» **Records for this exercise**:
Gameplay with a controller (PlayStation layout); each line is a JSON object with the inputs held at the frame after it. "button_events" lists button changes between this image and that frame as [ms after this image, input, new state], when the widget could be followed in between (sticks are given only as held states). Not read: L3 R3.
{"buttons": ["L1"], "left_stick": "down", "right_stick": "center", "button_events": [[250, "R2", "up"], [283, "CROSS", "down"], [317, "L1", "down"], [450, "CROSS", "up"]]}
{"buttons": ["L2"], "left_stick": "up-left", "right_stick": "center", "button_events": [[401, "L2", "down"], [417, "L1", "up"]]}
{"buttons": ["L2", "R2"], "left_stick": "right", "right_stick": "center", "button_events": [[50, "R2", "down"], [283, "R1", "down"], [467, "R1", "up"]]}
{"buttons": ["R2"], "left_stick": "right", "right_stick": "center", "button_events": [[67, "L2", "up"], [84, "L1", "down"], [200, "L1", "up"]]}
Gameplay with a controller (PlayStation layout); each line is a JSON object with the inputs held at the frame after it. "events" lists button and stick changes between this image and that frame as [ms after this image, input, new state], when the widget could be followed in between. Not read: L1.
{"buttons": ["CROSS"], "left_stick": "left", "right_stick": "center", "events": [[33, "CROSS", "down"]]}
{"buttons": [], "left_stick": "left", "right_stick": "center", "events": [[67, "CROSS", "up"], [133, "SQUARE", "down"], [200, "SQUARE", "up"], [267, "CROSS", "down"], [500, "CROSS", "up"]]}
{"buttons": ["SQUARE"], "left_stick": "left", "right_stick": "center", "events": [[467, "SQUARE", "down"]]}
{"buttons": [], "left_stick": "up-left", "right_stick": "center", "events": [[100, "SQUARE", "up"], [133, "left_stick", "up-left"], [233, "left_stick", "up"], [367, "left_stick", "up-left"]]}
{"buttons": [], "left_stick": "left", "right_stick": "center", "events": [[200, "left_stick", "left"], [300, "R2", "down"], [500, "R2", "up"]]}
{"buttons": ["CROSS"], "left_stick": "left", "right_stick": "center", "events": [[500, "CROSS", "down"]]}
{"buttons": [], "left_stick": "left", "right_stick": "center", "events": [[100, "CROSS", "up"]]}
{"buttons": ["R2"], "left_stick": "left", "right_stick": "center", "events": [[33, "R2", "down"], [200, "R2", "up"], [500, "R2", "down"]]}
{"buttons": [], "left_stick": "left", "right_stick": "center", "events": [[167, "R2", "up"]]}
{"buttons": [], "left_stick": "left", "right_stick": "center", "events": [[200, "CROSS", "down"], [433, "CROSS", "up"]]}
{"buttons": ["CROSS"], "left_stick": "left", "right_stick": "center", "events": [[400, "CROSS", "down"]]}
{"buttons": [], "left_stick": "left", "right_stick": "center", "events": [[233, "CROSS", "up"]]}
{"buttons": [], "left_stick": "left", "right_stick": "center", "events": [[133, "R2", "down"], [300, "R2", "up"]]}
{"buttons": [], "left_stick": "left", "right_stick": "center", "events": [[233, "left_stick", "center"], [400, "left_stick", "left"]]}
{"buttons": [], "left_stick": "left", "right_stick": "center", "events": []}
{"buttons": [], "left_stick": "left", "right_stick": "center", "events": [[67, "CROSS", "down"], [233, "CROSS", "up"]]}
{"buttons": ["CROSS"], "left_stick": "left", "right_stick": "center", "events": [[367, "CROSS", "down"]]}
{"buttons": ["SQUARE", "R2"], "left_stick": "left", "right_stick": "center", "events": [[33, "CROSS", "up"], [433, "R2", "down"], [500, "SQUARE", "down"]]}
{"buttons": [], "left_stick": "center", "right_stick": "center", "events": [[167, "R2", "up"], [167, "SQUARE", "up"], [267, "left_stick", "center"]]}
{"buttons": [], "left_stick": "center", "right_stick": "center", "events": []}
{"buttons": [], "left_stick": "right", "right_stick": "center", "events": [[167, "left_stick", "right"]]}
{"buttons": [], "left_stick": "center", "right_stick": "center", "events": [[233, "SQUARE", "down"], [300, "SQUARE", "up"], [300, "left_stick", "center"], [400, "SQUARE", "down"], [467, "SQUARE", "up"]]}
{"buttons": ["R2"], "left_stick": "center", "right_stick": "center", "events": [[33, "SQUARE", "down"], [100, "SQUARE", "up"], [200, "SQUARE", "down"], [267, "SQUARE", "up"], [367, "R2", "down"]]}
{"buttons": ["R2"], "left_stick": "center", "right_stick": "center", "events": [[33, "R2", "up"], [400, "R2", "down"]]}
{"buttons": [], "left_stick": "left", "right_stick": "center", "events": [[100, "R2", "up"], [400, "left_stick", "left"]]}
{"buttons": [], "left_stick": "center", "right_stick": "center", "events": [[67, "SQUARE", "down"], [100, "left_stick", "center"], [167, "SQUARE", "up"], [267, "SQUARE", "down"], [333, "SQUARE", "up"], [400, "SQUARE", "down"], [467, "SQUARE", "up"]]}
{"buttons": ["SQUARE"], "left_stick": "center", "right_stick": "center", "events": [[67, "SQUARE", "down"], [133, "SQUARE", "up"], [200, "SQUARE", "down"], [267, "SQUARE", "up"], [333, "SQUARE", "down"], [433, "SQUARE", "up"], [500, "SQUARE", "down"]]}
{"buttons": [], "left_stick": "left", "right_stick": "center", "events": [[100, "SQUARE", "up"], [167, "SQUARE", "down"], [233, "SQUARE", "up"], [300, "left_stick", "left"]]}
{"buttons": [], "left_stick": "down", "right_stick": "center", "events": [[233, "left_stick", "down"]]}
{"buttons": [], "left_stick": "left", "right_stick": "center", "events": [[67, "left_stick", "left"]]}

» **Instructions to follow**: A verbatim copy of every entry is needed.

» **Solution to this exercise**:
Gameplay with a controller (PlayStation layout); each line is a JSON object with the inputs held at the frame after it. "button_events" lists button changes between this image and that frame as [ms after this image, input, new state], when the widget could be followed in between (sticks are given only as held states). Not read: L3 R3.
{"buttons": ["L1"], "left_stick": "down", "right_stick": "center", "button_events": [[250, "R2", "up"], [283, "CROSS", "down"], [317, "L1", "down"], [450, "CROSS", "up"]]}
{"buttons": ["L2"], "left_stick": "up-left", "right_stick": "center", "button_events": [[401, "L2", "down"], [417, "L1", "up"]]}
{"buttons": ["L2", "R2"], "left_stick": "right", "right_stick": "center", "button_events": [[50, "R2", "down"], [283, "R1", "down"], [467, "R1", "up"]]}
{"buttons": ["R2"], "left_stick": "right", "right_stick": "center", "button_events": [[67, "L2", "up"], [84, "L1", "down"], [200, "L1", "up"]]}
Gameplay with a controller (PlayStation layout); each line is a JSON object with the inputs held at the frame after it. "events" lists button and stick changes between this image and that frame as [ms after this image, input, new state], when the widget could be followed in between. Not read: L1.
{"buttons": ["CROSS"], "left_stick": "left", "right_stick": "center", "events": [[33, "CROSS", "down"]]}
{"buttons": [], "left_stick": "left", "right_stick": "center", "events": [[67, "CROSS", "up"], [133, "SQUARE", "down"], [200, "SQUARE", "up"], [267, "CROSS", "down"], [500, "CROSS", "up"]]}
{"buttons": ["SQUARE"], "left_stick": "left", "right_stick": "center", "events": [[467, "SQUARE", "down"]]}
{"buttons": [], "left_stick": "up-left", "right_stick": "center", "events": [[100, "SQUARE", "up"], [133, "left_stick", "up-left"], [233, "left_stick", "up"], [367, "left_stick", "up-left"]]}
{"buttons": [], "left_stick": "left", "right_stick": "center", "events": [[200, "left_stick", "left"], [300, "R2", "down"], [500, "R2", "up"]]}
{"buttons": ["CROSS"], "left_stick": "left", "right_stick": "center", "events": [[500, "CROSS", "down"]]}
{"buttons": [], "left_stick": "left", "right_stick": "center", "events": [[100, "CROSS", "up"]]}
{"buttons": ["R2"], "left_stick": "left", "right_stick": "center", "events": [[33, "R2", "down"], [200, "R2", "up"], [500, "R2", "down"]]}
{"buttons": [], "left_stick": "left", "right_stick": "center", "events": [[167, "R2", "up"]]}
{"buttons": [], "left_stick": "left", "right_stick": "center", "events": [[200, "CROSS", "down"], [433, "CROSS", "up"]]}
{"buttons": ["CROSS"], "left_stick": "left", "right_stick": "center", "events": [[400, "CROSS", "down"]]}
{"buttons": [], "left_stick": "left", "right_stick": "center", "events": [[233, "CROSS", "up"]]}
{"buttons": [], "left_stick": "left", "right_stick": "center", "events": [[133, "R2", "down"], [300, "R2", "up"]]}
{"buttons": [], "left_stick": "left", "right_stick": "center", "events": [[233, "left_stick", "center"], [400, "left_stick", "left"]]}
{"buttons": [], "left_stick": "left", "right_stick": "center", "events": []}
{"buttons": [], "left_stick": "left", "right_stick": "center", "events": [[67, "CROSS", "down"], [233, "CROSS", "up"]]}
{"buttons": ["CROSS"], "left_stick": "left", "right_stick": "center", "events": [[367, "CROSS", "down"]]}
{"buttons": ["SQUARE", "R2"], "left_stick": "left", "right_stick": "center", "events": [[33, "CROSS", "up"], [433, "R2", "down"], [500, "SQUARE", "down"]]}
{"buttons": [], "left_stick": "center", "right_stick": "center", "events": [[167, "R2", "up"], [167, "SQUARE", "up"], [267, "left_stick", "center"]]}
{"buttons": [], "left_stick": "center", "right_stick": "center", "events": []}
{"buttons": [], "left_stick": "right", "right_stick": "center", "events": [[167, "left_stick", "right"]]}
{"buttons": [], "left_stick": "center", "right_stick": "center", "events": [[233, "SQUARE", "down"], [300, "SQUARE", "up"], [300, "left_stick", "center"], [400, "SQUARE", "down"], [467, "SQUARE", "up"]]}
{"buttons": ["R2"], "left_stick": "center", "right_stick": "center", "events": [[33, "SQUARE", "down"], [100, "SQUARE", "up"], [200, "SQUARE", "down"], [267, "SQUARE", "up"], [367, "R2", "down"]]}
{"buttons": ["R2"], "left_stick": "center", "right_stick": "center", "events": [[33, "R2", "up"], [400, "R2", "down"]]}
{"buttons": [], "left_stick": "left", "right_stick": "center", "events": [[100, "R2", "up"], [400, "left_stick", "left"]]}
{"buttons": [], "left_stick": "center", "right_stick": "center", "events": [[67, "SQUARE", "down"], [100, "left_stick", "center"], [167, "SQUARE", "up"], [267, "SQUARE", "down"], [333, "SQUARE", "up"], [400, "SQUARE", "down"], [467, "SQUARE", "up"]]}
{"buttons": ["SQUARE"], "left_stick": "center", "right_stick": "center", "events": [[67, "SQUARE", "down"], [133, "SQUARE", "up"], [200, "SQUARE", "down"], [267, "SQUARE", "up"], [333, "SQUARE", "down"], [433, "SQUARE", "up"], [500, "SQUARE", "down"]]}
{"buttons": [], "left_stick": "left", "right_stick": "center", "events": [[100, "SQUARE", "up"], [167, "SQUARE", "down"], [233, "SQUARE", "up"], [300, "left_stick", "left"]]}
{"buttons": [], "left_stick": "down", "right_stick": "center", "events": [[233, "left_stick", "down"]]}
{"buttons": [], "left_stick": "left", "right_stick": "center", "events": [[67, "left_stick", "left"]]}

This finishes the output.